◆ What to produce:
Starting at the top line and ending at the last, restate the records exactly.

[[ Entries provided, beginning ]]

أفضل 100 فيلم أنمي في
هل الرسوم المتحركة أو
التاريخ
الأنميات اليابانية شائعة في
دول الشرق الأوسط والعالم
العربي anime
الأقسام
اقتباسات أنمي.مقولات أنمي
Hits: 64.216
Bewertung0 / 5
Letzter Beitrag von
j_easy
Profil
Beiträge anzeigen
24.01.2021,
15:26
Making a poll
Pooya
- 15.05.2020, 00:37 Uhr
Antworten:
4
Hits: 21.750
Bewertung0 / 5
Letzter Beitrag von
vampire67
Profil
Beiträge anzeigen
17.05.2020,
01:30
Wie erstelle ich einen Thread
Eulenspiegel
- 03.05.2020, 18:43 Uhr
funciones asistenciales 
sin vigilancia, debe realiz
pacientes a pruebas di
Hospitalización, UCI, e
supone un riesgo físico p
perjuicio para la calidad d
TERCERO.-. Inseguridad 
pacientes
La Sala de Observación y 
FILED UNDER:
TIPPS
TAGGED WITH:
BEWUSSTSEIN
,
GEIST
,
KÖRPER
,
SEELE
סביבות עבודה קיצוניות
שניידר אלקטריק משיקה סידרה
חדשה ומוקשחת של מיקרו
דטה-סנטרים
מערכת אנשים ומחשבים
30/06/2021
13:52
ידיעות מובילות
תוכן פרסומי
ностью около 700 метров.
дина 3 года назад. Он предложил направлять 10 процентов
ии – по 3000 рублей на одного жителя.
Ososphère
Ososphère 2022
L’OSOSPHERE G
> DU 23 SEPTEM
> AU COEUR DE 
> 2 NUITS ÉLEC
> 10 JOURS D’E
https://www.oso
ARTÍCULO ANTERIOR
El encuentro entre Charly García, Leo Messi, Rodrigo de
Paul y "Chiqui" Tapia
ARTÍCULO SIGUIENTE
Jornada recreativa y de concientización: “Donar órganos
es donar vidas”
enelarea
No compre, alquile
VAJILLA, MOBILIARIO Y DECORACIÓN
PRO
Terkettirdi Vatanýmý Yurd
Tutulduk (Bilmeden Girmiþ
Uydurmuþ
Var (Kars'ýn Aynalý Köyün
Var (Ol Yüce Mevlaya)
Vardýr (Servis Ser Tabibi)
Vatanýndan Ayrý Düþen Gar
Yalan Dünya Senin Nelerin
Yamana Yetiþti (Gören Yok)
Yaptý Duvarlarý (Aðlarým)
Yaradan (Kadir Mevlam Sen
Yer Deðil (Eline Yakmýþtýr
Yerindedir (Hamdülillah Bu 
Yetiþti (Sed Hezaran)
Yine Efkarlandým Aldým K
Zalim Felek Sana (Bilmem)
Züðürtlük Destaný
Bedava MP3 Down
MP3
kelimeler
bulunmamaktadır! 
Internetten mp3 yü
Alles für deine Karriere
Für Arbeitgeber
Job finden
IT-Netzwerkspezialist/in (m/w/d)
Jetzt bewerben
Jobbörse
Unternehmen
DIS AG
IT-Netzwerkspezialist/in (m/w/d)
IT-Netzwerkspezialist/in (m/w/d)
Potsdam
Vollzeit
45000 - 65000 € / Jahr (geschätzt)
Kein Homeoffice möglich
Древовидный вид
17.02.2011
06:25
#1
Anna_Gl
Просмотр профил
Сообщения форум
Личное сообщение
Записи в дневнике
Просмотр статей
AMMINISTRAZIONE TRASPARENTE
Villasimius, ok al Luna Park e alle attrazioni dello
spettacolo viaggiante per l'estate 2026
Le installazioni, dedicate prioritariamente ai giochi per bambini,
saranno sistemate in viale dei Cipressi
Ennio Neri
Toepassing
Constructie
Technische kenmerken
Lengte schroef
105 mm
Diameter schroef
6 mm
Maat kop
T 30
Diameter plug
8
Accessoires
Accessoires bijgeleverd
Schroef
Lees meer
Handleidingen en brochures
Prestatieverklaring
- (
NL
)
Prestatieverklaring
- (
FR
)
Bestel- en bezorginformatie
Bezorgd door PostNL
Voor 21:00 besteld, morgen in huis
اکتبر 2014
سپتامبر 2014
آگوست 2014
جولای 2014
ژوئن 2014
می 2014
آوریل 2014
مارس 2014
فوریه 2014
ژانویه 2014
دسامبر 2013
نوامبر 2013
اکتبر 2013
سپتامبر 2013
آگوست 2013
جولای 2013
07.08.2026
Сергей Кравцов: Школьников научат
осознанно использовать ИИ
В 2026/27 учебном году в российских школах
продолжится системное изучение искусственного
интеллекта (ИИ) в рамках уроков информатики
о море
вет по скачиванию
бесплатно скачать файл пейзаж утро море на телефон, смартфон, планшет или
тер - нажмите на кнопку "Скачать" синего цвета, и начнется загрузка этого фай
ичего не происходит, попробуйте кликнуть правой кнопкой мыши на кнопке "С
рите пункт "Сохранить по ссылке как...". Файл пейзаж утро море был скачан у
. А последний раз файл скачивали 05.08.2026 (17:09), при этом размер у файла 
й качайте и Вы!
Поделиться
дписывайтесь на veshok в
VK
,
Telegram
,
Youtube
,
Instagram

[[ Entries provided, end ]]

◆ Response for this exercise:
أفضل 100 فيلم أنمي في
هل الرسوم المتحركة أو
التاريخ
الأنميات اليابانية شائعة في
دول الشرق الأوسط والعالم
العربي anime
الأقسام
اقتباسات أنمي.مقولات أنمي
Hits: 64.216
Bewertung0 / 5
Letzter Beitrag von
j_easy
Profil
Beiträge anzeigen
24.01.2021,
15:26
Making a poll
Pooya
- 15.05.2020, 00:37 Uhr
Antworten:
4
Hits: 21.750
Bewertung0 / 5
Letzter Beitrag von
vampire67
Profil
Beiträge anzeigen
17.05.2020,
01:30
Wie erstelle ich einen Thread
Eulenspiegel
- 03.05.2020, 18:43 Uhr
funciones asistenciales 
sin vigilancia, debe realiz
pacientes a pruebas di
Hospitalización, UCI, e
supone un riesgo físico p
perjuicio para la calidad d
TERCERO.-. Inseguridad 
pacientes
La Sala de Observación y 
FILED UNDER:
TIPPS
TAGGED WITH:
BEWUSSTSEIN
,
GEIST
,
KÖRPER
,
SEELE
סביבות עבודה קיצוניות
שניידר אלקטריק משיקה סידרה
חדשה ומוקשחת של מיקרו
דטה-סנטרים
מערכת אנשים ומחשבים
30/06/2021
13:52
ידיעות מובילות
תוכן פרסומי
ностью около 700 метров.
дина 3 года назад. Он предложил направлять 10 процентов
ии – по 3000 рублей на одного жителя.
Ososphère
Ososphère 2022
L’OSOSPHERE G
> DU 23 SEPTEM
> AU COEUR DE 
> 2 NUITS ÉLEC
> 10 JOURS D’E
https://www.oso
ARTÍCULO ANTERIOR
El encuentro entre Charly García, Leo Messi, Rodrigo de
Paul y "Chiqui" Tapia
ARTÍCULO SIGUIENTE
Jornada recreativa y de concientización: “Donar órganos
es donar vidas”
enelarea
No compre, alquile
VAJILLA, MOBILIARIO Y DECORACIÓN
PRO
Terkettirdi Vatanýmý Yurd
Tutulduk (Bilmeden Girmiþ
Uydurmuþ
Var (Kars'ýn Aynalý Köyün
Var (Ol Yüce Mevlaya)
Vardýr (Servis Ser Tabibi)
Vatanýndan Ayrý Düþen Gar
Yalan Dünya Senin Nelerin
Yamana Yetiþti (Gören Yok)
Yaptý Duvarlarý (Aðlarým)
Yaradan (Kadir Mevlam Sen
Yer Deðil (Eline Yakmýþtýr
Yerindedir (Hamdülillah Bu 
Yetiþti (Sed Hezaran)
Yine Efkarlandým Aldým K
Zalim Felek Sana (Bilmem)
Züðürtlük Destaný
Bedava MP3 Down
MP3
kelimeler
bulunmamaktadır! 
Internetten mp3 yü
Alles für deine Karriere
Für Arbeitgeber
Job finden
IT-Netzwerkspezialist/in (m/w/d)
Jetzt bewerben
Jobbörse
Unternehmen
DIS AG
IT-Netzwerkspezialist/in (m/w/d)
IT-Netzwerkspezialist/in (m/w/d)
Potsdam
Vollzeit
45000 - 65000 € / Jahr (geschätzt)
Kein Homeoffice möglich
Древовидный вид
17.02.2011
06:25
#1
Anna_Gl
Просмотр профил
Сообщения форум
Личное сообщение
Записи в дневнике
Просмотр статей
AMMINISTRAZIONE TRASPARENTE
Villasimius, ok al Luna Park e alle attrazioni dello
spettacolo viaggiante per l'estate 2026
Le installazioni, dedicate prioritariamente ai giochi per bambini,
saranno sistemate in viale dei Cipressi
Ennio Neri
Toepassing
Constructie
Technische kenmerken
Lengte schroef
105 mm
Diameter schroef
6 mm
Maat kop
T 30
Diameter plug
8
Accessoires
Accessoires bijgeleverd
Schroef
Lees meer
Handleidingen en brochures
Prestatieverklaring
- (
NL
)
Prestatieverklaring
- (
FR
)
Bestel- en bezorginformatie
Bezorgd door PostNL
Voor 21:00 besteld, morgen in huis
اکتبر 2014
سپتامبر 2014
آگوست 2014
جولای 2014
ژوئن 2014
می 2014
آوریل 2014
مارس 2014
فوریه 2014
ژانویه 2014
دسامبر 2013
نوامبر 2013
اکتبر 2013
سپتامبر 2013
آگوست 2013
جولای 2013
07.08.2026
Сергей Кравцов: Школьников научат
осознанно использовать ИИ
В 2026/27 учебном году в российских школах
продолжится системное изучение искусственного
интеллекта (ИИ) в рамках уроков информатики
о море
вет по скачиванию
бесплатно скачать файл пейзаж утро море на телефон, смартфон, планшет или
тер - нажмите на кнопку "Скачать" синего цвета, и начнется загрузка этого фай
ичего не происходит, попробуйте кликнуть правой кнопкой мыши на кнопке "С
рите пункт "Сохранить по ссылке как...". Файл пейзаж утро море был скачан у
. А последний раз файл скачивали 05.08.2026 (17:09), при этом размер у файла 
й качайте и Вы!
Поделиться
дписывайтесь на veshok в
VK
,
Telegram
,
Youtube
,
Instagram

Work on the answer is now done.